Nick Smith announced:
The Residential Tenancies Act is to be strengthened with new requirements for insulation, smoke alarms, better enforcement and faster resolution of abandoned tenancies, Building and Housing Minister Dr Nick Smith announced today.
“This pragmatic package of tenancy law changes will make homes warmer, drier and safer for hundreds of thousands of New Zealand families without imposing excessive bureaucracy or cost,” Dr Smith says.
“The new law will require retrofitting of ceiling and underfloor insulation in rental homes over the next four years. The requirement applies from 1 July 2016 for social housing that is heavily subsidised by Government, and from 1 July 2019 for other rental housing, including boarding houses. There will be exemptions, such as where it is physically impractical to retrofit insulation due to limited space underfloor or inaccessible raked ceilings.
“There will also be a new requirement from 1 July 2016 for all landlords to state in tenancy agreements the level of ceiling, underfloor and wall insulation to help better inform tenants. These new insulation requirements in our tenancy laws are the logical next step following our programme to retrofit insulation in 53,000 state houses and the 280,000 grants from the Warm Up New Zealand scheme.
“Smoke alarms will also be required in all tenanted properties from 1 July 2016. Regulations will make landlords responsible for ensuring an operational smoke alarm is in place, and tenants responsible for replacing batteries or notifying landlords of defects. Long life (10-year) photoelectric alarms will be required where there is no existing alarm or when replacing an existing alarm.
I think compulsory smoke alarms is okay. I also support requiring landlords to specify if the property has insulation.
I think compulsory insulation may have unexpected consequences and lead to less properties available for rental, and higher rents.
“This package is a more pragmatic and efficient way of improving housing standards than a housing warrant of fitness scheme. Such a scheme would cost $100 million per year, or $225 per house for inspections alone, and these costs would be passed on to tenants in rents.
A full WOF scheme would have been a bureaucratic nightmare. In a pilot 90% of properties failed.
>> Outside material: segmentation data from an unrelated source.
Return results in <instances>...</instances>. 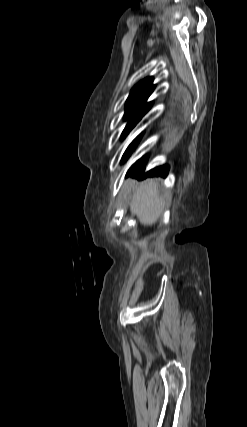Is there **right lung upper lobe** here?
I'll use <instances>...</instances> for the list:
<instances>
[{"label": "right lung upper lobe", "instance_id": "1", "mask_svg": "<svg viewBox=\"0 0 247 427\" xmlns=\"http://www.w3.org/2000/svg\"><path fill=\"white\" fill-rule=\"evenodd\" d=\"M152 82L153 78L147 77L134 86L126 101L125 114H145L150 109L152 102L146 101L155 88Z\"/></svg>", "mask_w": 247, "mask_h": 427}]
</instances>
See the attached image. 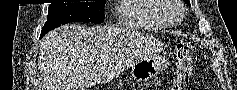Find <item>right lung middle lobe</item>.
I'll use <instances>...</instances> for the list:
<instances>
[{
    "instance_id": "right-lung-middle-lobe-1",
    "label": "right lung middle lobe",
    "mask_w": 237,
    "mask_h": 90,
    "mask_svg": "<svg viewBox=\"0 0 237 90\" xmlns=\"http://www.w3.org/2000/svg\"><path fill=\"white\" fill-rule=\"evenodd\" d=\"M105 0L95 2L50 4L48 19L42 28L40 37L49 30L69 22L102 23Z\"/></svg>"
}]
</instances>
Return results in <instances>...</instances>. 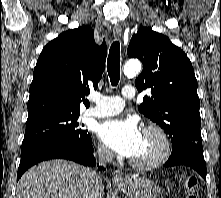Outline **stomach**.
Wrapping results in <instances>:
<instances>
[{
	"label": "stomach",
	"mask_w": 221,
	"mask_h": 198,
	"mask_svg": "<svg viewBox=\"0 0 221 198\" xmlns=\"http://www.w3.org/2000/svg\"><path fill=\"white\" fill-rule=\"evenodd\" d=\"M116 186L129 198H157L161 193L157 183L144 177L131 176Z\"/></svg>",
	"instance_id": "obj_1"
}]
</instances>
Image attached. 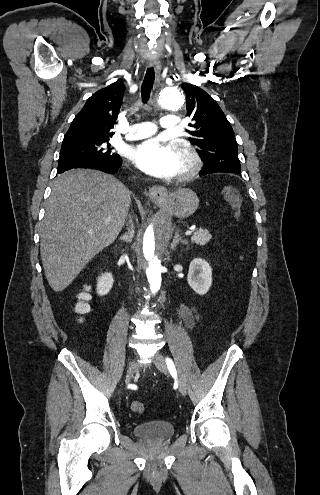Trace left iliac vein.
Instances as JSON below:
<instances>
[{
    "mask_svg": "<svg viewBox=\"0 0 320 495\" xmlns=\"http://www.w3.org/2000/svg\"><path fill=\"white\" fill-rule=\"evenodd\" d=\"M154 358H155V365H156L157 369L159 371L167 374L168 373V367L166 365L164 357L160 353L157 352ZM177 384H178L179 392L183 396H185L187 394V388H186L185 383L182 380L177 379Z\"/></svg>",
    "mask_w": 320,
    "mask_h": 495,
    "instance_id": "left-iliac-vein-1",
    "label": "left iliac vein"
}]
</instances>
“The Government is proceeding with the insulation and smoke alarm requirements because they are practical and deliver benefits far in excess of the costs. The insulation retrofitting is expected to cost $600 million, with benefits of $2.10 for each dollar of this cost. The smoke alarms are expected to cost $7 million and provide benefits of $15.10 per dollar of cost. Officials estimate the flow-on effect on rents for a property requiring ceiling and underfloor insulation and a new smoke alarm to be $3.20 per week.